• TASK 1: In the page extract on workplace surveillance, condense the paragraph beginning "Technology-aided monitoring can help boost productivity" into a short bulleted list that keeps its main facts.
• TASK 2: Retype the page extract on workplace surveillance word for word from "Bring on the" up to and including "(what a name…).".

--- PAGE EXTRACT Enclosed Below ---

Wednesday, 1 September 2021

Bring on the techno-panopticon

Are we just that cool now with being surveilled at work? Demand for employee monitoring software saw a significant uptick at the start of the pandemic. Representatives of workforce analytics software provider ActivTrak told Vice last year that the company had seen a threefold increase in license requests in March 2020, while workforce management platform Hubstaff said it saw a 72% increase in unique visits to its site during the same period.The global market for employee monitoring solutions is predicted to increase by 84% to USD 1.3 bn by 2027, according to a study, reported on by In The Black. Some of the biggest software solutions currently being rolled out include those from Controlio, FairTrak, InterGuard and StaffCop (what a name…).

…So much so, that employees are opting for tracking by algorithms as opposed to humans: A new study by researchers at the University of Virginia and the University of Southern California found that workers are more likely to accept or encourage tracking if it is conducted and analyzed by machines. But when you bring humans into the work monitoring process, employees are a lot less keen. So how come we trust tech more than our fellow employees?

Ironically, algorithms are perceived as less biased: The researchers set up five experiments that gauged participants’ reactions to various aspects of having their work activity tracked and analyzed, with the results showing an overwhelming preference for technology-based analysis over human judgment, which can be biased or judgemental. AI tracking gives employees a greater sense of autonomy, the study found, but the kind of software utilized can make all the difference.

Technology-aided monitoring can help boost productivity: Some types of technology can notify employees of improvements in their performance, while providing insights on their peak productivity hours, and scheduling breaks during the times they are less focused. This kind of tech can go so far as to make employees excited to follow the software’s recommendations, explains Roshni Raveendhran, University of Virginia professor and one of the authors of the study, to the Wall Street Journal.

--- End of Enclosed PAGE EXTRACT ---
--- STUDY MATERIAL Enclosed Below ---

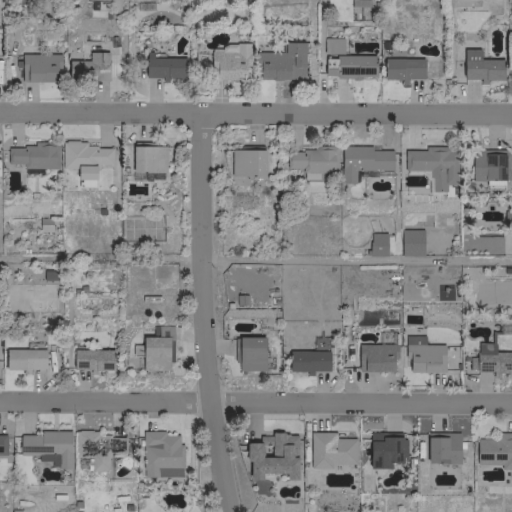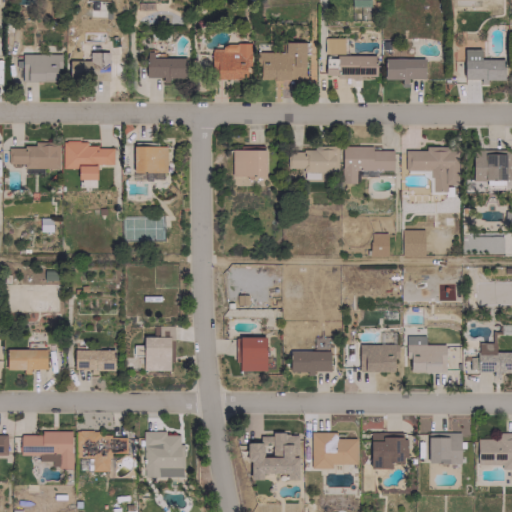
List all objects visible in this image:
building: (358, 2)
building: (332, 45)
building: (228, 61)
building: (281, 62)
building: (38, 66)
building: (163, 66)
building: (348, 66)
building: (480, 66)
building: (88, 68)
building: (401, 68)
road: (255, 110)
building: (34, 155)
building: (83, 157)
building: (147, 158)
building: (311, 160)
building: (361, 160)
building: (246, 161)
building: (433, 164)
building: (489, 164)
building: (506, 216)
building: (410, 242)
building: (376, 244)
road: (356, 259)
road: (202, 312)
building: (319, 343)
building: (155, 348)
building: (248, 353)
building: (375, 356)
building: (424, 357)
building: (24, 358)
building: (92, 359)
building: (491, 359)
building: (306, 360)
road: (255, 401)
building: (2, 444)
building: (47, 446)
building: (96, 447)
building: (441, 447)
building: (383, 448)
building: (329, 449)
building: (495, 450)
building: (160, 454)
building: (273, 457)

--- End of Enclosed STUDY MATERIAL ---

• ANSWER 1:
- Technology-aided monitoring can help boost productivity.
- Some tools tell employees when their performance improves, show their peak productivity hours, and schedule breaks for times when they are less focused.
- Roshni Raveendhran, a University of Virginia professor and one of the study's authors, told the Wall Street Journal that such tech can make employees excited to follow the software's recommendations.

• ANSWER 2:
Bring on the techno-panopticon

Are we just that cool now with being surveilled at work? Demand for employee monitoring software saw a significant uptick at the start of the pandemic. Representatives of workforce analytics software provider ActivTrak told Vice last year that the company had seen a threefold increase in license requests in March 2020, while workforce management platform Hubstaff said it saw a 72% increase in unique visits to its site during the same period.The global market for employee monitoring solutions is predicted to increase by 84% to USD 1.3 bn by 2027, according to a study, reported on by In The Black. Some of the biggest software solutions currently being rolled out include those from Controlio, FairTrak, InterGuard and StaffCop (what a name…).